Supposedly the popular crime writer Rex Stout was called in to break the deadlock. Stout went with Wellman, making Wellman the winner (ironically, Faulkner himself read Rex Stout mysteries and in his 1949 Nobel Prize acceptance speech may have appropriated, consciously or not, the phrase "the last ding-dong of doom" from Stout's Nero Wolfe mystery The League of Frightened Men, 1935).

After the announcement, Stout shook Wellman's hand, exclaiming: "You deserved it Manly, you wrote a great story!"  Manfred Lee congratulated Wellman too, declaring: "You know how I love the Red Man" (Wellman's story, "A Star for Warrior," has a Native American detective).  Was Manfred Lee and (and "Ellery Queen") Wellman's "partisan" among the judges?  Sounds like it.

Wellman's award win evidently
prompted him to write a
mystery novel, headlined in this
Signet edition as "A New Mystery
by an Ellery Queen Prize Winner"
Wellman, obviously, was very much present at the affair, but I don't see how Faulkner could have been (it doesn't sound like something he would have done anyway), because Faulkner was informed in a letter from his agent Harold Ober that he, Faulkner, had won second place in the contest, netting $500.

Ober saw this as good news for the cash-strapped Faulkner, who was working, like Raymond Chandler, on Hollywood screenplays to supplement his too-meager income from fiction writing.  Faulkner, however, was downcast, writing:

"What a commentary.  In France I am the father of a literary movement.  In Europe I am considered the best modern American, and among the first of all writers. In America, I eke out a hack's motion picture wages by winning second prize in a manufactured mystery story contest."

But three years later, Faulkner was to win the Nobel and he would live the last dozen or so years of his life in company with Ernest Hemingway as the Grand Old Man of American letters, so perhaps things all worked out for the best.

When Faulkner died in 1962, writes Rickert, "the University of Virginia offered their Writer-in-Residency position, held by Faulkner since 1957, to Wellman.  He turned them down."


  1. A very interesting read, Curt, but I feel this post should’ve started with the lines, "ladies and gentlemen, are you ready to rumble?"

    Anyway, I've read (and reviewed) Wellman's Find My Killer, which has a plot that combines a hardboiled narrative with a scientific plotting. There's also a locked room mystery, but it's a routine one that's off-handedly explained.

  2. Utterly fascinating Cut - I'm a huge fan of Faulkner and it's great to read more about the feud. I think I have the collection in which the stories for the prize were collected so I'll have to try and dig it out. I don't know much about Wellman beyond some of his SF / Weird stories. Terrific post as always - I keep finding it very hard to post on blogger sites and while I am sure you manage quite well without those of us without Gmail / blogger accounts, I just wanted to reiterate how much I enjoy the blog. Is there a way to maybe lower the security settings perhaps to make it easier to comment on your posts?

    All the best,

  3. Those damn literary types. Win one award (or three in Faulkner's case) and they think they deserve them all.

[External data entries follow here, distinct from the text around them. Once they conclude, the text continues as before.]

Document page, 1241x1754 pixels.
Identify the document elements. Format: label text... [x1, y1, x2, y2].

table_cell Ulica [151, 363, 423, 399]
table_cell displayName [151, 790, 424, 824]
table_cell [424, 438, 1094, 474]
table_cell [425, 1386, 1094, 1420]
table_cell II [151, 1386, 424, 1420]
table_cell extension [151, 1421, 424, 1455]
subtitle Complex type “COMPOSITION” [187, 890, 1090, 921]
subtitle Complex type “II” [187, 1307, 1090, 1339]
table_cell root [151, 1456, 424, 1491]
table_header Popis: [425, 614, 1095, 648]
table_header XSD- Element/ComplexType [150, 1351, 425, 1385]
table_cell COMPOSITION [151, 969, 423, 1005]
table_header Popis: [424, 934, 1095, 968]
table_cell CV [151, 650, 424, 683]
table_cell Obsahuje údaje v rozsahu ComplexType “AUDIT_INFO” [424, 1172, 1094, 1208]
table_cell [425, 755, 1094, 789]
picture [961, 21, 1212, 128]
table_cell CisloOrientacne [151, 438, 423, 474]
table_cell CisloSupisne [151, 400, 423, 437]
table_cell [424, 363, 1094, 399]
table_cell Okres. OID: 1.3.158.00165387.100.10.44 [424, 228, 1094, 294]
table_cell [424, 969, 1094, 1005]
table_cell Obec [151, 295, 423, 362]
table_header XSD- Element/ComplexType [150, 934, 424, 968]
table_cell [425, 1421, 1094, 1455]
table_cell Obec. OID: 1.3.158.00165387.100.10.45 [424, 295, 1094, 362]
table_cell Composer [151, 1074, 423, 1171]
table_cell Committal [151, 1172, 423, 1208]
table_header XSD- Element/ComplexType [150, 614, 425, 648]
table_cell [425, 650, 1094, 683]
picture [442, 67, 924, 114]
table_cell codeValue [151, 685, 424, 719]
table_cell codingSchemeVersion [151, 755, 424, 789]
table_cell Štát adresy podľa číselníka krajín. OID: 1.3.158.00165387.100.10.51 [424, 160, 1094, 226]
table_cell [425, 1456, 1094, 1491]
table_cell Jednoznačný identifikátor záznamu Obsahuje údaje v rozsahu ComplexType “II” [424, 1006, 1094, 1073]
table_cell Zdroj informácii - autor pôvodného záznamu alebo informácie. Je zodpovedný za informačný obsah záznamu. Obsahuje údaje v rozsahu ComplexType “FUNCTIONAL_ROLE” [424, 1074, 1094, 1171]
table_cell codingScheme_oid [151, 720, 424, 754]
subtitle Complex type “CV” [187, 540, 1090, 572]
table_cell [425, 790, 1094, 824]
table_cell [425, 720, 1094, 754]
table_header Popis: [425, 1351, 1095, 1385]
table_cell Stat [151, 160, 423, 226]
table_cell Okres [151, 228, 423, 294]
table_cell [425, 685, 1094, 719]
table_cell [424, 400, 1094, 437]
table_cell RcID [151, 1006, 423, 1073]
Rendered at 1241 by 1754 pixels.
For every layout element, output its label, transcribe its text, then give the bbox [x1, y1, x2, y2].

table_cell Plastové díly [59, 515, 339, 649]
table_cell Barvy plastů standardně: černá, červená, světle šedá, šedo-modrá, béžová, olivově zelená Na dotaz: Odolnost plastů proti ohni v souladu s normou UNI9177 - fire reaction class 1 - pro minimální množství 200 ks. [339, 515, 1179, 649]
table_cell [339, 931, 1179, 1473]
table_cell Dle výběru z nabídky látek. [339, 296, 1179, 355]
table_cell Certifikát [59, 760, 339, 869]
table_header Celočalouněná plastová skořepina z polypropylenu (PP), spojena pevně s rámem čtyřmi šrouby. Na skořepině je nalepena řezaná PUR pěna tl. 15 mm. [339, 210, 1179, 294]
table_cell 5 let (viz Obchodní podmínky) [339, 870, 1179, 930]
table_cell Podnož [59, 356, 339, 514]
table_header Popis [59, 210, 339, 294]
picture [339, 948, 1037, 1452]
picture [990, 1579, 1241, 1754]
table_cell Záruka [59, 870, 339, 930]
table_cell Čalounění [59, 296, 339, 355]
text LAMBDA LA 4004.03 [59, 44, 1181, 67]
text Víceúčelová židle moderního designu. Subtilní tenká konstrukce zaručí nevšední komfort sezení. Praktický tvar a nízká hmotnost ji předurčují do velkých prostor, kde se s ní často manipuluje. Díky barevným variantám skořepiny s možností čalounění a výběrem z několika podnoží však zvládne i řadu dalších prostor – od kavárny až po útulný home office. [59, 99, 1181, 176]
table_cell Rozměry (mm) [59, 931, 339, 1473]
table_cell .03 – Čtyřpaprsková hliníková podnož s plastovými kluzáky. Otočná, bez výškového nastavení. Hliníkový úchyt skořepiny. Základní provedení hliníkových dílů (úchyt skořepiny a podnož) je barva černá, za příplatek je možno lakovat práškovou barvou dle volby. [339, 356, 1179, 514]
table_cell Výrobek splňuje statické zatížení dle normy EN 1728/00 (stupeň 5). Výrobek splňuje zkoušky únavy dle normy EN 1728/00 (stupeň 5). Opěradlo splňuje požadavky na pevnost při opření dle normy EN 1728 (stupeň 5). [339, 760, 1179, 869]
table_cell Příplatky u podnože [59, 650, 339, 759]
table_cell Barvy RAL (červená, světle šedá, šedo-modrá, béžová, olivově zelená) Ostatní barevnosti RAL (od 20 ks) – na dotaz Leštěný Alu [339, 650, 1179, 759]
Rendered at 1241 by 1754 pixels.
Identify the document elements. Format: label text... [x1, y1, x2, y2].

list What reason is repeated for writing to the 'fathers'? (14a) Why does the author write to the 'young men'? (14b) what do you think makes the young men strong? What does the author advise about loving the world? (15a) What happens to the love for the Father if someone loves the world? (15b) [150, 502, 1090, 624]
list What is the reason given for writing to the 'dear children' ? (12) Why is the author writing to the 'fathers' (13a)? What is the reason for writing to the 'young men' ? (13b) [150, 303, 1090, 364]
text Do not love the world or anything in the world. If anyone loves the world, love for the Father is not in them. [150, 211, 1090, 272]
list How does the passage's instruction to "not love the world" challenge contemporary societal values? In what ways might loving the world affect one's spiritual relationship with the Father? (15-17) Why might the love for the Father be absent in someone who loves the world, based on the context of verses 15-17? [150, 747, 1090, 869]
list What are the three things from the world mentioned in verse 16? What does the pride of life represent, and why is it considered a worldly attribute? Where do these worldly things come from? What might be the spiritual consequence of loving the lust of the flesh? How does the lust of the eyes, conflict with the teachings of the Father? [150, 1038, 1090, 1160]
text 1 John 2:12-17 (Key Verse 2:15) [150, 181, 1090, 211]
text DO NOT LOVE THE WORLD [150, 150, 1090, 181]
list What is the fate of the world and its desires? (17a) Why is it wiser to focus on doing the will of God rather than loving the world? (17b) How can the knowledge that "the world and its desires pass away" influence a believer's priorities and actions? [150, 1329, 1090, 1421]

    This made for great reading. Wellman's one and only detective novel is misrepresented on the hardcover DJ which I own. It says "Winner Ellery Queen Prize Contest" making it seem like the novel itself won the award. Only when you turn to the author bio do you learn that it was a short story for which Wellman won his award. The blurb mentions the story is about David Return, a "full blooded American Indian" and according to the EQMM judges "the first truly American detective to appear in print." That novelty is sure to have put an edge on Wellman's trumping the Pulitzer and Nobel winners.

  4. TomCat,

    Had this been a WWF match I think Faulkner would have been crushed!

    Sergio and John,

    I'm anxious to read Wellman now! I have to say I had never read anything by him, though I was familiar with him in connection with Arkham House, whcih I was very much into in the 1990s.

    I'm going to look into changing the posting settings, they are just on the automatic setting, I think. I would love to get more comments!